Rüşvetin Harem Dairesi’ne kadar sızdığı bir dönemde Ahmet Paşa ve şebekesinin eli kolu bağlı kalacak değil ya! Kalmıyor. Döneme tanıklık etmiş olan Mehmet Halife’nin yazmış olduğu “Tarih-i Gılmani”den Veziriazam Ahmet Paşa’nın İstanbul’un esnaf ve tacir takımını feryat ettirdiğini, bu arada çeşitli semtlerde köşkler, yalılar yaptırdığını şu anda ilgisiz gelebilir ama birazdan ilgi kuracağız, kendisinin de süratle şişmanladığını öğreniyoruz. Ahmet Paşa’nın zulmünden bıkan İstanbul halkının ve tacir taifesinin ayaklanması üzerine çareyi kaçmakta bulan Ahmet Paşa yakalanıp, yeni sadrazam olarak atanan Sofu Mehmet Paşa’nın önüne atılıyor… Okuduklarımıza göre cesedini bir beygire bağlamışlar. Cennetlik olasıca şişman ve yağlı olduğu için -“ilgi” tam burada- bazı kişiler “Yağlı et mafsal ağrılarına şifadır” diyerek cesetten kopardıklarını kuşbaşı, yazarken bile insanın içi kaldırmıyor, doğrayıp sahanlara doldurduktan sonra yeniçeri adımlarıyla savuşup dağılıyorlar. Öldükten sonra lakap takılan ilk ve tek sadrazam Ahmet Paşa’dır. Zavallıcık tarihe “Bin parça” anlamına gelen Hezarpare Ahmet Paşa olarak geçiyor. Parçalanan gövdeden geriye kalan kafa, diğer rüşvetçilerin de kafalarının asıldığı çınar ağacına asılacaktır.
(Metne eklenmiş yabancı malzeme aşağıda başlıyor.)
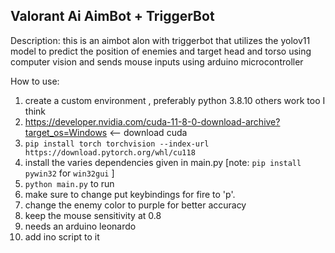 ## Valorant Ai AimBot + TriggerBot

Description: this is an aimbot alon with triggerbot that utilizes the yolov11 model to predict the position of enemies and target head and torso using computer vision
and sends mouse inputs using arduino microcontroller

How to use:
1. create a custom environment , preferably python 3.8.10 others work too I think
2. https://developer.nvidia.com/cuda-11-8-0-download-archive?target_os=Windows <-- download cuda
3. `pip install torch torchvision --index-url https://download.pytorch.org/whl/cu118`
4. install the varies dependencies given in main.py [note: `pip install pywin32` for `win32gui` ]
5. `python main.py` to run
6. make sure to change put keybindings for fire to 'p'.
7. change the enemy color to purple for better accuracy
8. keep the mouse sensitivity at 0.8
9. needs an arduino leonardo
10. add ino script to it


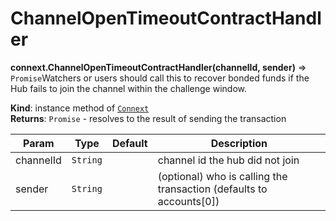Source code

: # ChannelOpenTimeoutContractHandler

**connext.ChannelOpenTimeoutContractHandler\(**channelId, sender**\)** ⇒ `Promise`Watchers or users should call this to recover bonded funds if the Hub fails to join the channel within the challenge window.

**Kind**: instance method of [`Connext`](../connext-client/#Connext)  
**Returns**: `Promise` - resolves to the result of sending the transaction

| Param | Type | Default | Description |
| --- | --- | --- | --- |
| channelId | `String` |  | channel id the hub did not join |
| sender | `String` |  | \(optional\) who is calling the transaction \(defaults to accounts\[0\]\) |

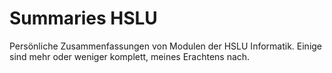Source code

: # Summaries HSLU
Persönliche Zusammenfassungen von Modulen der HSLU Informatik. Einige sind mehr oder weniger komplett, meines Erachtens nach.

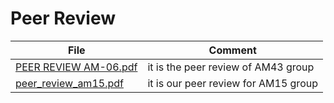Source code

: # Peer Review


| File | Comment |
|---------------|-----------------|
| [PEER REVIEW AM-06.pdf](https://github.com/federicodeintrona/IS23-AM06/blob/main/Peer%20Review/PEER%20REVIEW%20AM-06.pdf) | it is the peer review of AM43 group |
| [peer_review_am15.pdf](https://github.com/federicodeintrona/IS23-AM06/blob/main/Peer%20Review/peer_review_am15.pdf) | it is our peer review for AM15 group |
İşte yazının başlığında yer alan ve mitolojide meyveleri insan kafası olarak geçen ağaca bir “gönderme” olarak bu çınar ağacına Vakvak ağacı yaşanılan bu olaya da Vaka-i Vakvakiye denmiştir. Bir söylentiye göre de rüzgarda birbirine çarpan kafaların çıkardığı sesin, artık nasıl bir şeyse, bu adlandırmaya esin kaynağı olduğu söylenir. Bu kadar. Aman ha, günümüzün rüşvetçileri ürkmesinler, haşa, bu yöntem tarihe karışmıştır.